Extracted records

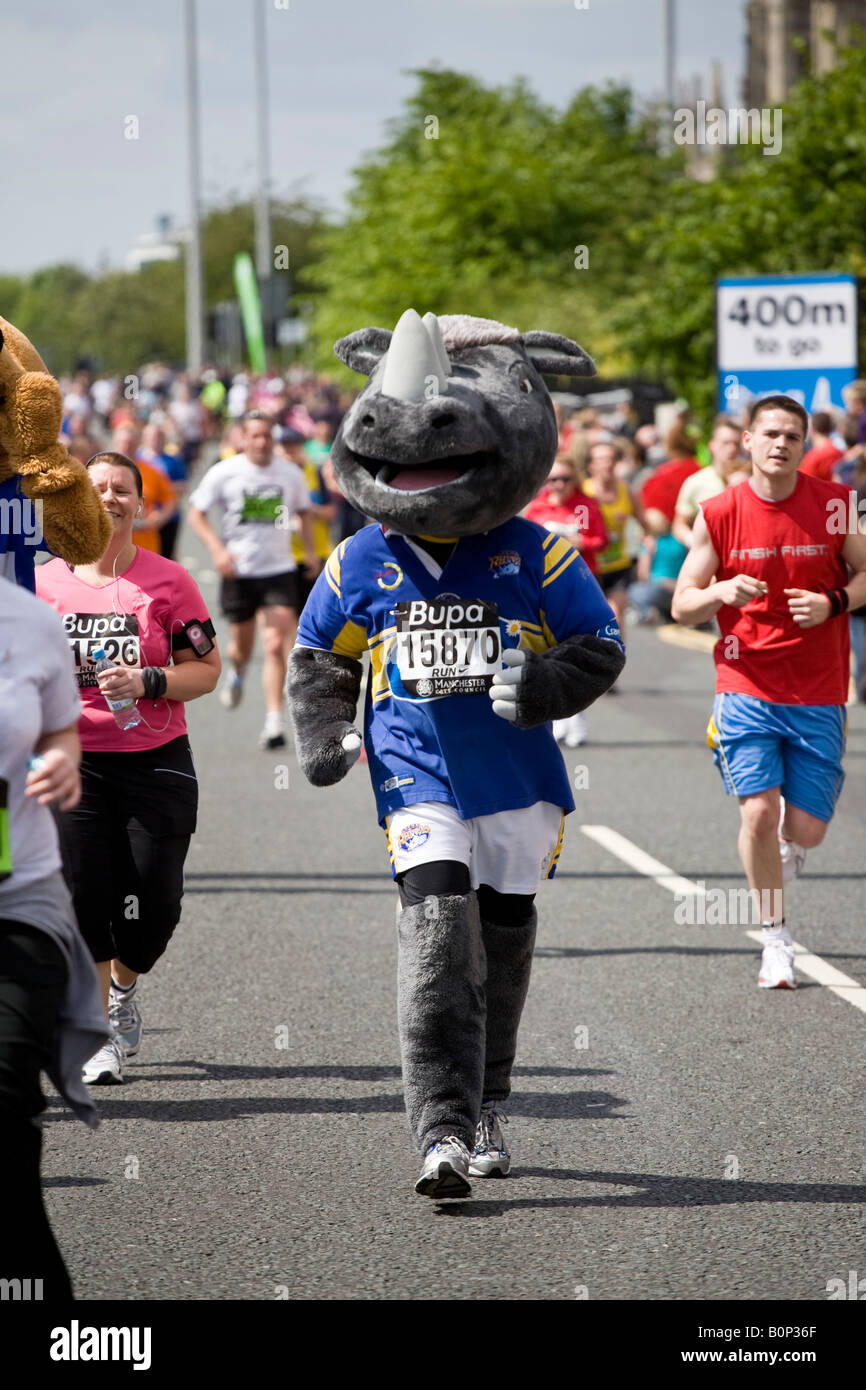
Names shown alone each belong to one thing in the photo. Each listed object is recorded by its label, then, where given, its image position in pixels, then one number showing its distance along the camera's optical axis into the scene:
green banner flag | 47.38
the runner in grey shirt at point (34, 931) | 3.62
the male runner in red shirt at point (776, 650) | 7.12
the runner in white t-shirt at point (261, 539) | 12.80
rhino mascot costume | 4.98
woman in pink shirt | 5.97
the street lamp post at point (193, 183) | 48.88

# Activity
What is needed is every line of the records above that contains the word "point".

# Response to the exercise
the runner in grey shirt at point (34, 931) | 3.62
the male runner in red shirt at point (776, 650) | 7.12
the runner in white t-shirt at point (261, 539) | 12.80
the street lamp post at point (193, 183) | 48.88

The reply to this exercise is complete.